* START Data shown *
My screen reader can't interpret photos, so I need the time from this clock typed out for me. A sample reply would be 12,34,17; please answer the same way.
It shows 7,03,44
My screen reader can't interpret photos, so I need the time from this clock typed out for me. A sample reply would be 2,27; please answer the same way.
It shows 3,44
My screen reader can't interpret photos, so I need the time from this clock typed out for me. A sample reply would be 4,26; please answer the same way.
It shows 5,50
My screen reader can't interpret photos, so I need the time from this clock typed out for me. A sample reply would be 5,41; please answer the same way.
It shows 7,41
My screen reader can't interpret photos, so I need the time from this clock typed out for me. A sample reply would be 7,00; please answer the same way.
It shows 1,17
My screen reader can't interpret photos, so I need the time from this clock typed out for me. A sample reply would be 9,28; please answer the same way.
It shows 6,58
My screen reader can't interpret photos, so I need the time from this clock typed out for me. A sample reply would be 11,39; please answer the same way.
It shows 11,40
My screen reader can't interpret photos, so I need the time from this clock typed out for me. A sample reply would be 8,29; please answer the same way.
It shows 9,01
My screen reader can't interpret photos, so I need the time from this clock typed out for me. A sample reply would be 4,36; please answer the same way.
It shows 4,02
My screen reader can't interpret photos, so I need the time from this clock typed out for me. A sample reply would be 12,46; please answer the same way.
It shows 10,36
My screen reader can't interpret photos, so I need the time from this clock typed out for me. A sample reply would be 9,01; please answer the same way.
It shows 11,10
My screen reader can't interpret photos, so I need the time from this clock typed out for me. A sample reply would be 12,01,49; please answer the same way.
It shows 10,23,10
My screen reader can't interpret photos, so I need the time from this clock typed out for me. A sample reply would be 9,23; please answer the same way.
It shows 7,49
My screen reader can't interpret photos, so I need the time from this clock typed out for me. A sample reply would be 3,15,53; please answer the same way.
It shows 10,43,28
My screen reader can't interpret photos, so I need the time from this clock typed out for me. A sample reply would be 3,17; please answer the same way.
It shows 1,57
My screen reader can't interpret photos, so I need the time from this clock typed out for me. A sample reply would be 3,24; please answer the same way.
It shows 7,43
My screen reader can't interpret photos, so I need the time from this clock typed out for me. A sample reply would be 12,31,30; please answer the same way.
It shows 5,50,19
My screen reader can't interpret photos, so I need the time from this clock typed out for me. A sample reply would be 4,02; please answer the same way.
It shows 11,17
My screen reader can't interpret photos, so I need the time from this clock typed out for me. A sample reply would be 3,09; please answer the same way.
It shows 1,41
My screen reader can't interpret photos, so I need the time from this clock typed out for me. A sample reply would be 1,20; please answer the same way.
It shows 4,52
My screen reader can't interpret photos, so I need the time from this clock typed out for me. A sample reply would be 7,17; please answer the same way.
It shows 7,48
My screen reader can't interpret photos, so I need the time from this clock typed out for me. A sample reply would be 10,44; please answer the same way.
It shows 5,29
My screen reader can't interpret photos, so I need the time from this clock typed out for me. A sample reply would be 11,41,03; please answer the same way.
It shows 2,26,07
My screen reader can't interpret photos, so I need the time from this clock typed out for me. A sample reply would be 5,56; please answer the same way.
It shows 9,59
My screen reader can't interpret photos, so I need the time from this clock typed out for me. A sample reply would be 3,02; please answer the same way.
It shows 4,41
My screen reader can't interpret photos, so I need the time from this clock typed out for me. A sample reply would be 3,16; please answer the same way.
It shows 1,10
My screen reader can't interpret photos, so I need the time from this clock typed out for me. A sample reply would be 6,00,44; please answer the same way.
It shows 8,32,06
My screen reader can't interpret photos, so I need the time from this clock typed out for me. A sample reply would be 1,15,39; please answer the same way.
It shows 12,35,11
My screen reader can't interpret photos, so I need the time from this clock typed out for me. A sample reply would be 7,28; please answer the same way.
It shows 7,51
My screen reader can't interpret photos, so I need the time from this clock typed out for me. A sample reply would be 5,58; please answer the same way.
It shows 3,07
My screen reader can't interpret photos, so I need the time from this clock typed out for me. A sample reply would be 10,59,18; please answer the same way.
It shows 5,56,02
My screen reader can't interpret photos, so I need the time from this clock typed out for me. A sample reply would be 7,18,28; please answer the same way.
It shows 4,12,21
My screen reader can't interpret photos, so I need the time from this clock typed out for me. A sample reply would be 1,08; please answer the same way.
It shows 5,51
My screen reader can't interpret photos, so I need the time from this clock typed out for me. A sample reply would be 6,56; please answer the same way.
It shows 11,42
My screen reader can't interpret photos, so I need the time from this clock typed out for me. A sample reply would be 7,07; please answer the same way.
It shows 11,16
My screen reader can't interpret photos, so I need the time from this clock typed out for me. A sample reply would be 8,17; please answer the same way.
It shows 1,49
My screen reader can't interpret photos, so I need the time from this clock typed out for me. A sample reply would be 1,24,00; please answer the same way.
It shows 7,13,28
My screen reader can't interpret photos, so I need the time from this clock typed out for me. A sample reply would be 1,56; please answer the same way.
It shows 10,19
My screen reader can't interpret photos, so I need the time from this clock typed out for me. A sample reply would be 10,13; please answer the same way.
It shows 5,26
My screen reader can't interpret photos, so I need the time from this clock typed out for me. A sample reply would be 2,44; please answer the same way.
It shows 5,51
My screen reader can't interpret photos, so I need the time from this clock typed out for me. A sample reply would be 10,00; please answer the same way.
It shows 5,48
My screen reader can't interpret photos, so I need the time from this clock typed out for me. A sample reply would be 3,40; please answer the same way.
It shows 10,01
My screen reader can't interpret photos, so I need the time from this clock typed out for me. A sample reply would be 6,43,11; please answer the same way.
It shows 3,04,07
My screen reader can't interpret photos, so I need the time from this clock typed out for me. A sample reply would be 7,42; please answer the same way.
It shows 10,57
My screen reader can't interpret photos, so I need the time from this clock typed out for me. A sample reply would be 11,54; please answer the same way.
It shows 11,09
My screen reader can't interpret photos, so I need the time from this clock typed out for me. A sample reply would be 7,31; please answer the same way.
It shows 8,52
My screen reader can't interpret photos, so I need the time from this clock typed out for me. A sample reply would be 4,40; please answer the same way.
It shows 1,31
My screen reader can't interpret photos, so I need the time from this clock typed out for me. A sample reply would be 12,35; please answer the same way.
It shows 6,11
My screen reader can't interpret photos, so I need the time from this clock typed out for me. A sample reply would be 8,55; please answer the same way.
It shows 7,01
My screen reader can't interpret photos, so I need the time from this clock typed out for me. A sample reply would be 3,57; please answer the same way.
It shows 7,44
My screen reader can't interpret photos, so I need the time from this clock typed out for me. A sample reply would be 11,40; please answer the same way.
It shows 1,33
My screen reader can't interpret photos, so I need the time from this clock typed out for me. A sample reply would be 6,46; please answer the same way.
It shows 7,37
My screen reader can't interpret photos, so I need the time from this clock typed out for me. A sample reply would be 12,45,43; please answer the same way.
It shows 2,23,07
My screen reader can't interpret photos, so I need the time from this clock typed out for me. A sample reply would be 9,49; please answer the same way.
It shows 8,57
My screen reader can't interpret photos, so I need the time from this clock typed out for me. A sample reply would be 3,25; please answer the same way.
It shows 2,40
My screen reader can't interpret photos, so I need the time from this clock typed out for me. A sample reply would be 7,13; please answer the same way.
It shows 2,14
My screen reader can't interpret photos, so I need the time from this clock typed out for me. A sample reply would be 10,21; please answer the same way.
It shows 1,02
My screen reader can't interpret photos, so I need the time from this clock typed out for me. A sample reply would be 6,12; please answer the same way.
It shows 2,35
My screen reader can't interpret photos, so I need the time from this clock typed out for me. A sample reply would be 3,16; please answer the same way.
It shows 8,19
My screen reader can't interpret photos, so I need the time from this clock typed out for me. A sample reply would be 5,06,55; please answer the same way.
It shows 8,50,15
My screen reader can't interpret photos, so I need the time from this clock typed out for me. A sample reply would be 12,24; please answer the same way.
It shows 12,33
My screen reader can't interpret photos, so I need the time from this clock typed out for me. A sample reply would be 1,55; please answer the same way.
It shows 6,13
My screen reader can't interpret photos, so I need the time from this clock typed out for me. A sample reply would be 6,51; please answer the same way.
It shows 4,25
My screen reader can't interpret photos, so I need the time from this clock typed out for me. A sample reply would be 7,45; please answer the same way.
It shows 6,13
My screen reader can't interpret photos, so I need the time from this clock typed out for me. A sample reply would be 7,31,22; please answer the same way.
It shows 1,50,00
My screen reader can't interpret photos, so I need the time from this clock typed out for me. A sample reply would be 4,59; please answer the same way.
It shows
* END Data shown *
# Your objective
Reproduce, character for character, the data lines above from the one containing "11,40; please answer the same way." down to the one containing "It shows 8,19", including both of those lines.

# Exercise answer
My screen reader can't interpret photos, so I need the time from this clock typed out for me. A sample reply would be 11,40; please answer the same way.
It shows 1,33
My screen reader can't interpret photos, so I need the time from this clock typed out for me. A sample reply would be 6,46; please answer the same way.
It shows 7,37
My screen reader can't interpret photos, so I need the time from this clock typed out for me. A sample reply would be 12,45,43; please answer the same way.
It shows 2,23,07
My screen reader can't interpret photos, so I need the time from this clock typed out for me. A sample reply would be 9,49; please answer the same way.
It shows 8,57
My screen reader can't interpret photos, so I need the time from this clock typed out for me. A sample reply would be 3,25; please answer the same way.
It shows 2,40
My screen reader can't interpret photos, so I need the time from this clock typed out for me. A sample reply would be 7,13; please answer the same way.
It shows 2,14
My screen reader can't interpret photos, so I need the time from this clock typed out for me. A sample reply would be 10,21; please answer the same way.
It shows 1,02
My screen reader can't interpret photos, so I need the time from this clock typed out for me. A sample reply would be 6,12; please answer the same way.
It shows 2,35
My screen reader can't interpret photos, so I need the time from this clock typed out for me. A sample reply would be 3,16; please answer the same way.
It shows 8,19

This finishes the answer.